• Task objective:
Return the text lines of every item below word for word, leaving the pictures out of your answer.

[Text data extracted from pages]
========================================

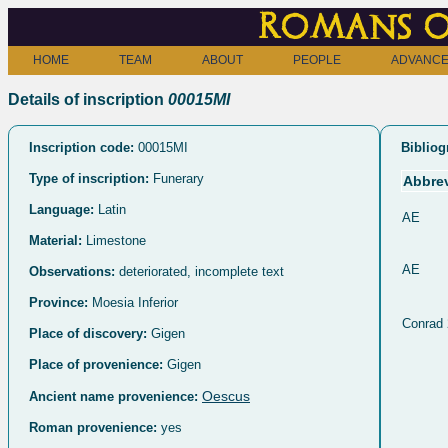
Romans o
HOME
TEAM
ABOUT
PEOPLE
ADVANCE
Details of inscription
00015MI
Inscription code:
00015MI
Bibliog
Type of inscription:
Funerary
Abbrev
Language:
Latin
AE
Material:
Limestone
AE
Observations:
deteriorated, incomplete text
Province:
Moesia Inferior
Conrad
Place of discovery:
Gigen
Place of provenience:
Gigen
Oescus
Ancient name provenience:
Roman provenience:
yes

========================================

• Reply to the task:
Romans o
HOME
TEAM
ABOUT
PEOPLE
ADVANCE
Details of inscription
00015MI
Inscription code:
00015MI
Bibliog
Type of inscription:
Funerary
Abbrev
Language:
Latin
AE
Material:
Limestone
AE
Observations:
deteriorated, incomplete text
Province:
Moesia Inferior
Conrad
Place of discovery:
Gigen
Place of provenience:
Gigen
Oescus
Ancient name provenience:
Roman provenience:
yes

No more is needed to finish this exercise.